## AUFGABENLISTE
1 - Benenne im Artikel über Revolut und Apple Pay "Launch" in "Marktstart" um, und zwar in der Passage zwischen "Viele haben längst" und "Banklizenz(en) gewöhnt ist.", beides eingeschlossen. Gib diese Passage in der geänderten Fassung wieder.
2 - Seit wann wird Revolut laut dem Artikel über Revolut und Apple Pay auf der französischen Apple Pay-Seite als zukünftiger Partner gelistet?
3 - Schreibe den Artikel über Revolut und Apple Pay im Anschluss an seinen letzten Satz weiter.

## AUSGEWÄHLTER ABSCHNITT
%%

Ba-Bing: Revolut schaltet erste Karten für Apple Pay frei (2. Update)

Seit Frühjahr 2017 wurde die britische Challengerbank Revolut auf der französischen Apple Pay-Seite als zukünftiger Partner gelistet. Mittlerweile sind mehr als zwei Jahre ins Land gezogen und Apple Pay inzwischen offiziell in Deutschland verfügbar, andere Mitbewerber wie N26, bunq und Monese längst auch bei uns dabei.

Viele haben längst den Glauben an einen Launch aufgegeben, zumal seitens Revolut stets die gleichen Durchhalteparolen zu hören waren, wie man sie inzwischen auch bei den Themen eigenes Card-Processing und Einsatz der Banklizenz(en) gewöhnt ist.

%%

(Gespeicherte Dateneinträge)
%%

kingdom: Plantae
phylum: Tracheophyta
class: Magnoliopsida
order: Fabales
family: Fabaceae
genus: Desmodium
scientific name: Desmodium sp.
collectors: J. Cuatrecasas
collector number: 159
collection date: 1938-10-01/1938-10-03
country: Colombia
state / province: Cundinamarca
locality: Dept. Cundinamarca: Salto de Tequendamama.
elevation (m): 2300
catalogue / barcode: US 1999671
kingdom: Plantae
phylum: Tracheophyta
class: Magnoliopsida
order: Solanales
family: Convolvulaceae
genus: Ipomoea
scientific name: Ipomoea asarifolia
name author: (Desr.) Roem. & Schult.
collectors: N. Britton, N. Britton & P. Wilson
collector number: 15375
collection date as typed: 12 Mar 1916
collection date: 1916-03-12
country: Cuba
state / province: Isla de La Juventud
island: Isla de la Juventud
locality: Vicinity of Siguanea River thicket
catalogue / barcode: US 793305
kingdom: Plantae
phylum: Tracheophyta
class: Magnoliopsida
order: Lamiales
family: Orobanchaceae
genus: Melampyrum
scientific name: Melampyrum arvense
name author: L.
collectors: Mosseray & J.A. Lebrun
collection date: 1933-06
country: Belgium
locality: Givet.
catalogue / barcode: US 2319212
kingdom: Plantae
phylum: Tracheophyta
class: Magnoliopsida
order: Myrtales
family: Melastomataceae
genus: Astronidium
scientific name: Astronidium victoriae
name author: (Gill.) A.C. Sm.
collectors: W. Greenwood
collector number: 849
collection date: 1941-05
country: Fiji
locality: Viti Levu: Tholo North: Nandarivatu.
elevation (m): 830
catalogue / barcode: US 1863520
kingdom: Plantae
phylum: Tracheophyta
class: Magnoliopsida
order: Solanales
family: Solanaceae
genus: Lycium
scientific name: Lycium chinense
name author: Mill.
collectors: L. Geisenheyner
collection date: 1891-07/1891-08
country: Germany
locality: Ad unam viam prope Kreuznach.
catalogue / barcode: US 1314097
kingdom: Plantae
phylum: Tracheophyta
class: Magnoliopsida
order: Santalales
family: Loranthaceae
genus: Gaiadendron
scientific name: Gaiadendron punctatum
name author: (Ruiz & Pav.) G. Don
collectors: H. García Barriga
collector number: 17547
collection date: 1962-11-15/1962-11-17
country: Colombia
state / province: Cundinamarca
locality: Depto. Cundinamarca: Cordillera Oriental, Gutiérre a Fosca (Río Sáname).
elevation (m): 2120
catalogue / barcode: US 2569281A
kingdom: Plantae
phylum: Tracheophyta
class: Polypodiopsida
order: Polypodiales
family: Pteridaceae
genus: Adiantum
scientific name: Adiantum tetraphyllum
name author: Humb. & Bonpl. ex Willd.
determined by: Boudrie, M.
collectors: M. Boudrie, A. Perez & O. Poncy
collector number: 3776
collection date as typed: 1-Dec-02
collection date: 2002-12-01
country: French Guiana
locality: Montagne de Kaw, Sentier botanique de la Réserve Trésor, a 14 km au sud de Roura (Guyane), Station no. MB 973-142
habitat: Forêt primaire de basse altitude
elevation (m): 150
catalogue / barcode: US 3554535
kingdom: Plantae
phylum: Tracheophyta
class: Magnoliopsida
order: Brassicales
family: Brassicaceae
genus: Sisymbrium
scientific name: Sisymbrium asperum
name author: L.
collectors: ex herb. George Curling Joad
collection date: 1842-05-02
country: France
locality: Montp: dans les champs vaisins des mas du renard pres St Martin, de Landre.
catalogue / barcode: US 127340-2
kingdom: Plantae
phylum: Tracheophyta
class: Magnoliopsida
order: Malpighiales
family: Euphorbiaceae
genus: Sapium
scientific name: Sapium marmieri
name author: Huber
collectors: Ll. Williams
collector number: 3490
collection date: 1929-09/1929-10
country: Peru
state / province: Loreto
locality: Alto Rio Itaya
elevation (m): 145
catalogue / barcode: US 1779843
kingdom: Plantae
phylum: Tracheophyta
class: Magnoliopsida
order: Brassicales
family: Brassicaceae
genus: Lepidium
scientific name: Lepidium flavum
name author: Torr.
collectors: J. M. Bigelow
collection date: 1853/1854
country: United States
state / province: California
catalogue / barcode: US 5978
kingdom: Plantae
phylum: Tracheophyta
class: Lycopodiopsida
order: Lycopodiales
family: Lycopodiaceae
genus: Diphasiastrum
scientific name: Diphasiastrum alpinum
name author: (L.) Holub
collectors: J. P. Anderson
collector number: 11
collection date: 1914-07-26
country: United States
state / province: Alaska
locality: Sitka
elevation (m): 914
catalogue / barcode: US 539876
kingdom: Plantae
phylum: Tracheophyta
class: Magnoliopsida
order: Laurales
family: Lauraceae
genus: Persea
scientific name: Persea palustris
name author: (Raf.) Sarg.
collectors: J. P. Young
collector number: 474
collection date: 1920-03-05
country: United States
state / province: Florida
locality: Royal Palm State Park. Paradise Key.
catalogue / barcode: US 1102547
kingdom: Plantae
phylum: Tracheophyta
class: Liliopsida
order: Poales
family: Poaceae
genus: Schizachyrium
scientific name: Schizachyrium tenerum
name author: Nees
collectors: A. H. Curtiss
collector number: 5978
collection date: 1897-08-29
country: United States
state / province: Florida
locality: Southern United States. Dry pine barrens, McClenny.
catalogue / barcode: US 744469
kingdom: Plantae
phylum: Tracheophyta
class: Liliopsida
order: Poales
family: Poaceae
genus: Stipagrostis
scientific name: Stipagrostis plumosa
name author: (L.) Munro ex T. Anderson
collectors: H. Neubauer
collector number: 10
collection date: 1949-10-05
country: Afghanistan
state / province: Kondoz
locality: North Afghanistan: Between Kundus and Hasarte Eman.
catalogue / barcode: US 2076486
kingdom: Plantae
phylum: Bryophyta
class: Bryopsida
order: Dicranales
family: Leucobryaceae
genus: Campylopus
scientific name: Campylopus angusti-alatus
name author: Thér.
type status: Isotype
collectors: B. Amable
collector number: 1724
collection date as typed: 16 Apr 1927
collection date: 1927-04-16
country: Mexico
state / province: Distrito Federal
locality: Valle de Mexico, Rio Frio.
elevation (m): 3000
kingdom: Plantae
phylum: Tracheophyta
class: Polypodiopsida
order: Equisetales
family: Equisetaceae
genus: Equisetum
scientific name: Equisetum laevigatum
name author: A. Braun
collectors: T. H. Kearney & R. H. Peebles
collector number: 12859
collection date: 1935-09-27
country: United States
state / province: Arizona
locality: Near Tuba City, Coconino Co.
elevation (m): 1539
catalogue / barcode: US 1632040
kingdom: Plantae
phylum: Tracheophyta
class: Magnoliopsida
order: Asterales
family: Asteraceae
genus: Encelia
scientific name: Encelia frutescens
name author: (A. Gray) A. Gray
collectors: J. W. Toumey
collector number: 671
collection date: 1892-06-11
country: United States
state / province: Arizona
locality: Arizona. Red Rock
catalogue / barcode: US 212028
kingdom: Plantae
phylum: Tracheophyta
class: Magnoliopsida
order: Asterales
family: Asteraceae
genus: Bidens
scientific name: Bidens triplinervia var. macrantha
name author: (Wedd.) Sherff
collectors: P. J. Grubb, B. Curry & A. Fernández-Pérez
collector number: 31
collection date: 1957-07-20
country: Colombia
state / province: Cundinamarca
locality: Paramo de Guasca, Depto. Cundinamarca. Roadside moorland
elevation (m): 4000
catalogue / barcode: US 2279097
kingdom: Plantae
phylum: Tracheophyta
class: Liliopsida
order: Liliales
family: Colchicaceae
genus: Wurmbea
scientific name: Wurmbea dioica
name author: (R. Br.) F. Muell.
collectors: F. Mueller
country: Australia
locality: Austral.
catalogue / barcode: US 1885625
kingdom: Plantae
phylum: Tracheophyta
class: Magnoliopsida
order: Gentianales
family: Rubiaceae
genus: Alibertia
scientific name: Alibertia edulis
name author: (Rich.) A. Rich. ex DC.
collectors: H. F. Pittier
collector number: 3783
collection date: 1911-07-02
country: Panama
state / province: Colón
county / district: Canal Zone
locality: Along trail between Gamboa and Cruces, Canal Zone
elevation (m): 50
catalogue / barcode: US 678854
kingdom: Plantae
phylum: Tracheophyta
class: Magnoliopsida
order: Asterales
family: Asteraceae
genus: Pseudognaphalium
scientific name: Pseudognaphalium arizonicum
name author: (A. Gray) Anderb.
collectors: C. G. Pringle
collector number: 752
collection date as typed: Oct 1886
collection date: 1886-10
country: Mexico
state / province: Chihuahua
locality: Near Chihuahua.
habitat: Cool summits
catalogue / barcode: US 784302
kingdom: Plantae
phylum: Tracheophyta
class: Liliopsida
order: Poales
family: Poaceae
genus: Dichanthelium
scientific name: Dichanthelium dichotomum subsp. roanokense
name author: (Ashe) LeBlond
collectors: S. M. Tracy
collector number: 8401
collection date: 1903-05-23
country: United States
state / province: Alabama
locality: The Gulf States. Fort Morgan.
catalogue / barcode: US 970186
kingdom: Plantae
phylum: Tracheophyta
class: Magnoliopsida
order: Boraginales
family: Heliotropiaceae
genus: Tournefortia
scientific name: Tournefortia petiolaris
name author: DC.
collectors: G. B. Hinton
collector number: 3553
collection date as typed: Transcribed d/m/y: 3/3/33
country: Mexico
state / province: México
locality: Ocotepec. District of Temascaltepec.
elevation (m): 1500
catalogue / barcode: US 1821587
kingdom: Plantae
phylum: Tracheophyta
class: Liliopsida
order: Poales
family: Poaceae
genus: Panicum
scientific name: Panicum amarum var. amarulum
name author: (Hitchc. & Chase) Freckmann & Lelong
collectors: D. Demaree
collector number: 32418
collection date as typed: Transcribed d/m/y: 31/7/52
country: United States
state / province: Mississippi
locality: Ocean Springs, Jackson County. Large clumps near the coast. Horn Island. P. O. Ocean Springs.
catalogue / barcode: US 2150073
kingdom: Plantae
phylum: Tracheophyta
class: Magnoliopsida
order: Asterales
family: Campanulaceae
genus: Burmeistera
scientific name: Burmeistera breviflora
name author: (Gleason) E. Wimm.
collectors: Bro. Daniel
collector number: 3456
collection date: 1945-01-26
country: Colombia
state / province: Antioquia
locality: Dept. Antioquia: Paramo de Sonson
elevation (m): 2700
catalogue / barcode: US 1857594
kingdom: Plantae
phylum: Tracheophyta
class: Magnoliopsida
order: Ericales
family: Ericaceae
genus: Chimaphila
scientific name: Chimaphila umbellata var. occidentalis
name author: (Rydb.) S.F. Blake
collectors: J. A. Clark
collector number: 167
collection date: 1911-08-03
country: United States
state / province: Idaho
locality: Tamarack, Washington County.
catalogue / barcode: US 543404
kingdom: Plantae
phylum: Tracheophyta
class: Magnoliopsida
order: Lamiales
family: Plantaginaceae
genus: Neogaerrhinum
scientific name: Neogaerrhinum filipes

%%

## LÖSUNGEN
1 -
Viele haben längst den Glauben an einen Marktstart aufgegeben, zumal seitens Revolut stets die gleichen Durchhalteparolen zu hören waren, wie man sie inzwischen auch bei den Themen eigenes Card-Processing und Einsatz der Banklizenz(en) gewöhnt ist.

2 - Seit Frühjahr 2017.

3 -
Um so mehr war ich erstaunt, wie offen man auf der letzten „Rev Rally“ in London über das weitere Vorgehen und die damit verbundene Zeitplanung gesprochen hat. Der Launch für UK-Karten wurde für Anfang Juni angekündigt. Weitere 14 Länder sollten gegen Ende Juni folgen.

Bei der Begründung für die Verzögerung wurden angeführt: „Verschiedene Kartendesigns“ und „Instant Issueing“. Angesichts der Tatsache, dass fast alle anderen Mitbewerber vor den gleichen Herausforderungen standen, muss man das wohl nicht ganz so ernst nehmen.

Nach einem Hinweis den ich vor ein paar Tagen erhielt, wurden heute am 29. Mai tatsächlich die ersten Karten für Apple Pay freigeschaltet. Dabei soll es sich um solche Karten handeln, die eine britische oder französische BIN tragen.

Das Hinzufügen der Karten zur Wallet geschieht über die manuelle Eingabe der Kartendaten bzw. Abfotografieren (und Ergänzen). Wer im Bereich „Karten“ der RevolutApp den entsprechenden „Hinzufügen“-Button sieht, kann dies auch noch komfortabler über die App durchführen. Dieser ist aktuell bei mir noch nicht vorhanden.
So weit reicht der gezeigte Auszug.